Melihat polemik ini, Direktur Eksekutif Indonesia Political Review (IPR) Ujang Komarudin menilai masyarakat sebenarnya tak perlu berlebihan menanggapinya. Firli, kata dia, bukan bermaksud untuk panjat sosial agar dikenal tapi dia dianggap mengambil momentum keramaian setelah Gubernur DKI Jakarta Anies Baswedan mengunggah foto dirinya tengah membaca How Democracies Die di akun media sosial miliknya.
"Kelihatannya Pak Firli sedang bicara konteksnya pemberantasan korupsi. Mungkin dia juga ingin trending mengangkat isu soal korupsi karena ada momentum Anies sedang membaca buku How Democracies Die dan itu sah saja jika buku tersebut dijadikan refrensi bagi firli dalam agenda pemberantasan korupsi agar demokrasi tidak mati," katanya saat dihubungi VOI.

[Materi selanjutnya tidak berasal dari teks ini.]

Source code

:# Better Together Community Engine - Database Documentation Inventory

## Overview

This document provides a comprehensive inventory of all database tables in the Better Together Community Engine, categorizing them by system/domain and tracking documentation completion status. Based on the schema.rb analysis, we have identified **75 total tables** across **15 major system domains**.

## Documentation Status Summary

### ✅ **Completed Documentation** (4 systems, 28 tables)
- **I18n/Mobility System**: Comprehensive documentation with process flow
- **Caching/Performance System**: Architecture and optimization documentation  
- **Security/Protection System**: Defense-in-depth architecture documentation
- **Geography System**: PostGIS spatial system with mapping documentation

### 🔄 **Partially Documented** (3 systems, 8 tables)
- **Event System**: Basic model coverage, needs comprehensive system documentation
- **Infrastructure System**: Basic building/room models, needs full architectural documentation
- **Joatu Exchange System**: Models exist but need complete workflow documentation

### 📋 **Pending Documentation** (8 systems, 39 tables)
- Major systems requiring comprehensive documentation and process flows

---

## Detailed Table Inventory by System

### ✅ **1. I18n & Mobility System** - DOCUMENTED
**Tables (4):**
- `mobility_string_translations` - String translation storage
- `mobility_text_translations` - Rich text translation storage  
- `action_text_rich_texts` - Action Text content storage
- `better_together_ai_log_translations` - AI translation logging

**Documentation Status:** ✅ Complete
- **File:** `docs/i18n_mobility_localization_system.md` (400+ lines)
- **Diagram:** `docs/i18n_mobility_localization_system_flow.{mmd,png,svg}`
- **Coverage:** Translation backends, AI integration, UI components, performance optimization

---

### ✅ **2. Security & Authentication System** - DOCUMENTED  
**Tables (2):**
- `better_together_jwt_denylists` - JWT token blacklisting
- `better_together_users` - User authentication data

Hanya saja, anggapan berbeda justru muncul dari Koordinator Koalisi Masyarakat Antikorupsi (MAKI) Boyamin Saiman. Kata dia, Firli memang sebenarnya tak perlu menyampaikan hal-hal di luar tupoksinya. Sebab, dia harus ingat jika dirinya bukanlah politikus melainkan Ketua KPK.
"Pak Firli latah mengomentari dan seakan-akan dia lebih hebat, lebih pintar dengan cara menyebut buku yang dibaca oleh Pak Anies adalah buku lama dan dia sudah membaca buku yang lebih hebat. Ini kan sesuatu yang tidak perlu dilakukan oleh Ketua KPK sebenarnya. Karena dia bukan politisi, bukan anggota DPR," ungkapnya.
Sebagai Ketua KPK, Boyamin menilai, Firli sebenarnya punya lebih banyak tugas yang harus dikerjakan salah satunya adalah menangkap Harun Masiku yang hingga saat ini masih buron.
BACA JUGA:
Dia juga diminta untuk menghentikan segala retorika semacam ini dan sebaiknya menjaga pernyataannya. Apalagi, Firli selama ini kerap mendapat sorotan karena berbagai hal termasuk saat dia melanggar kode etik KPK ketika menggunakan helikopter mewah untuk kepentingan pribadinya yang belakangan dijatuhi peringatan oleh Dewan Pengawas KPK.
"Hentikan kata-kata. Mulai lakukan kerja nyata dalam memberantas korupsi karena pemberantasan korupsi di masa Pak Firli memang jauh menurun dan masyarakat banyak yang komplen bahkan tidak lagi percaya KPK," pungkasnya.